Harçlar Kanununda, harç alınması veya tamamlanması yanların isteğine bırakılmamış; değinilen yönün mahkemece kendiliğinden (re"sen) gözetilmesi hükme bağlanmış ve yargı işlemlerinden alınacak harçlar ödenmedikçe müteakip işlemlerin yapılamayacağı vurgulanmıştır. Nitekim bu ilkeler, Hukuk Genel Kurulunun 12.10.2011 gün ve E: 2011/3-629, K: 2011/613 ile 23.10.2013 gün ve E: 2013/7-31, K: 2013/1481, 24.12.2013 gün ve 2013/21- 445 E. - 2013/1625 K. sayılı ilâmlarında da benimsenmiştir.
Yargılama aşamasında taraflardan her biri, yapmış olduğu usul işlemlerini kısmen veya tamamen ıslah edebilir. Kural olarak ıslah işlemi harca tabi bir işlem olup; ıslah edilen husus, değer artırımı ise nispi tarifeye göre hesap edilen harç, değilse maktu harç yatırılmalıdır. Davacı taraf, 492 sayılı Kanun kapsamında kendisi harçtan muaf olmadığı gibi, işlemi de yargı
harçlarından müstesna değildir. Davacının yargı harçlarını ödeme yükümü altında olduğu anlaşıldığına göre, ıslah edilen dava değeri üzerinden nisbi tarifeye göre ıslah harcı ödenmedikçe eldeki davaya devam etme olanağı bulunmamaktadır. Davalı taraf harçtan muaf olsa dahi ıslah harcının alınması gerekir. Islah edilen miktar yönünden bakiye nispi karar ve ilam harcı ödenmeksizin sonraki işlemlerin yapılmasına olanak bulunmamaktadır.
Somut olayda, davacı vekili dava dilekçesinde 1.000.-TL tazminat talebinde bulunmuş, dava niteliği itibariyle nisbi harca tâbi olmasına rağmen, hiç harç yatırmamış, sonra da ıslah dilekçesi ile dava değerini arttırmış ancak ıslah harcını da yatırmamıştır.
Mahkemece, yukarıda açıklanan yasal düzenlemeler ve ortaya konulan ilkeler gözardı edilerek, başvurma ve peşin nisbi harç ve ıslah harcı tamamlanmadan yargılamaya devamla işin esası hakkında hüküm kurulmuştur.
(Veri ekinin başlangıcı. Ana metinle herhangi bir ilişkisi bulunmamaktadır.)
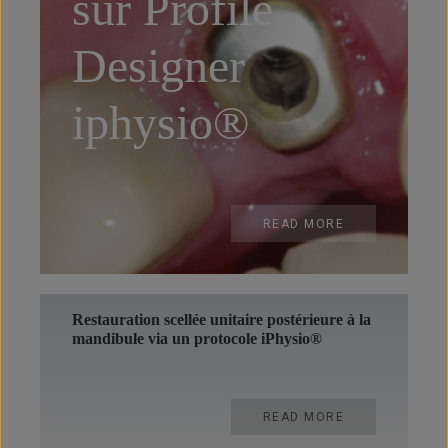
sur Profile
Designer
iphysio®
READ MORE
Restauration scellée unitaire postérieure à la
mandibule via un protocole iPhysio®
READ MORE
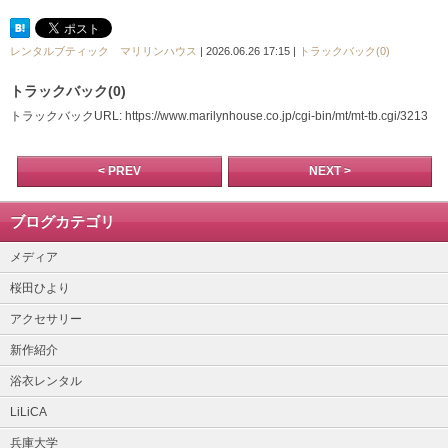
レンタルブティック マリリンハウス
| 2026.06.26 17:15 |
トラックバック(0)
トラックバック(0)
トラックバックURL: https://www.marilynhouse.co.jp/cgi-bin/mt/mt-tb.cgi/3213
< PREV
NEXT >
ブログカテゴリ
メディア
桜田ひより
アクセサリー
新作紹介
浴衣レンタル
LiLiCA
兵庫大学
Bu durumda mahkemece; yürürlükteki harçlar tarifesi uyarınca başvurma ve peşin nisbi harç ile ıslah edilen dava değeri üzerinden ıslah harcını ödemesi konusunda davacılara usulünce süre verilip harcı tamamlanan miktar üzerinden hüküm kurulması gerekirken, harcı yatırılmayan dava ve ıslah dilekçesine değer verilerek yazılı şekilde karar verilmesi doğru değildir.
SONUÇ: Yukarıda açıklanan nedenlerle; davalı temsilcisinin temyiz itirazlarının kabulü ile hükmün BOZULMASINA, bozma nedenine göre diğer temyiz itirazlarının bu aşamada incelenmesine yer olmadığına, 18/04/2019 günü oy birliği ile karar verildi.